The priest said to Virgil, “That Murphy can take a shot. When Frank hit him, I thought he’d go down.” After a fifteen-second analysis of the pugilism, he said, “Say, you’re not related to Reverend Flowers over in Marshall?”
Virgil said, “Yeah, I’m his kid.”
“Really? He’s quite the golfer. He was up here in Bigham with Paul Berry. You know Paul? The priest at Saint Mary’s?—so we were down at the club here, and your old man is on the wrong side of the dogleg-right number two, and he takes out his four rescue club . . .”
And so on.
• • •
VIRGIL GOT BACK
to the truck and called Jenkins, who said, “I was just about to call you. We’re heading back to the Burger King for a snack. You want to keep looking at those farmhouses?”

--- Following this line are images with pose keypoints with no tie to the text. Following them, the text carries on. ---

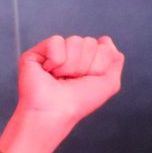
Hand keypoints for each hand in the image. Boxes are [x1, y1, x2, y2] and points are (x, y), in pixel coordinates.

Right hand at [0, 35, 123, 152]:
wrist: (55, 112)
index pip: (104, 46)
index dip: (100, 65)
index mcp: (86, 59)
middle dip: (85, 65)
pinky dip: (56, 60)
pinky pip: (56, 41)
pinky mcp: (36, 52)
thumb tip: (105, 40)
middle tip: (71, 80)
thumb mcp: (109, 83)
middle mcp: (71, 54)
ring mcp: (53, 52)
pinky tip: (49, 71)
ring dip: (70, 65)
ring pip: (74, 41)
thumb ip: (115, 59)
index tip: (87, 80)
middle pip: (90, 43)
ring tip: (59, 78)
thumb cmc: (78, 103)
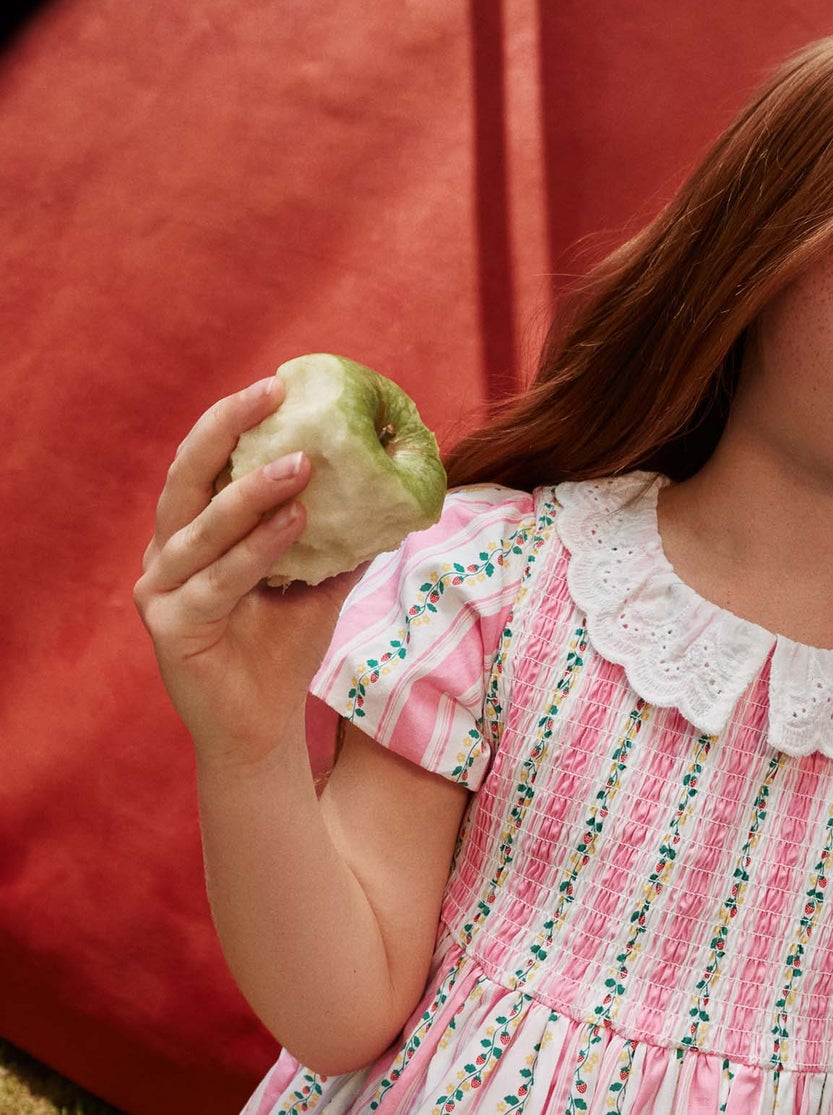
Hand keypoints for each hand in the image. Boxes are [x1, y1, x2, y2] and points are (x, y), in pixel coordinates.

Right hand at [132, 375, 367, 768]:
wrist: (262, 729)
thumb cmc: (284, 650)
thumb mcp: (317, 582)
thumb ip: (338, 536)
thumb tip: (392, 488)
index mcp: (190, 535)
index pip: (203, 464)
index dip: (231, 421)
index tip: (276, 385)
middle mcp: (165, 555)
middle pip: (186, 477)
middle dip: (226, 429)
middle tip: (270, 394)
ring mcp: (158, 590)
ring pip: (203, 528)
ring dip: (252, 491)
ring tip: (303, 463)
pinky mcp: (169, 625)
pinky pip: (217, 580)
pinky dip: (257, 549)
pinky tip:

“Yeah. You still got Boykin with you?”
“He’s out running a roadblock, but he’s available. You want me to call him?”
“I can’t think of anything else to do right now,” Virgil said. “Let’s get back at it. I’ll meet you at the Burger King.”
At the Burger King, Shrake and Jenkins told Virgil that they thought they knew who beat him up: two guys named Royce Atkins and Duane McGuire. “We got a tip through one of Davenport’s spies,” Jenkins said. “We found Atkins, but we’re not going anywhere with him. He’s a mean sonofabitch, just the kind of guy you’d go looking for, to do this. We’ve got him nervous, but he won’t talk unless we get something to squeeze him with.”
“What’s he do?”
“He’s a roofer, out of work for now. He says when spring gets going, he’ll get his crew back together. Right now, he sits on his ass.”
“What about McGuire?” Virgil asked.
“McGuire might talk, but he took off before we got there,” Shrake said. “We talked to his girlfriend. She said he was going on a road trip. We asked her if he helped beat you up, and she didn’t say no. She said, ‘I wouldn’t know anything about that.’ Which means yes.”
“But you don’t know where he went?”
“Not yet. But not far. His girlfriend knows where he is, but she’s not scared enough to tell us yet. She will be, though. When we get him, we’ll whip the dilemma on their young asses. One of them’ll crack.”
The “prisoner’s dilemma” came out of game theory, but cops only used part of it. When they had two or more suspects, they’d make a simultaneous offer to all of them: talk first and you get a reduced charge on a plea bargain. Hold out, and you carry the full load. With your ex-buddy testifying against you, you could kiss your ass good-bye.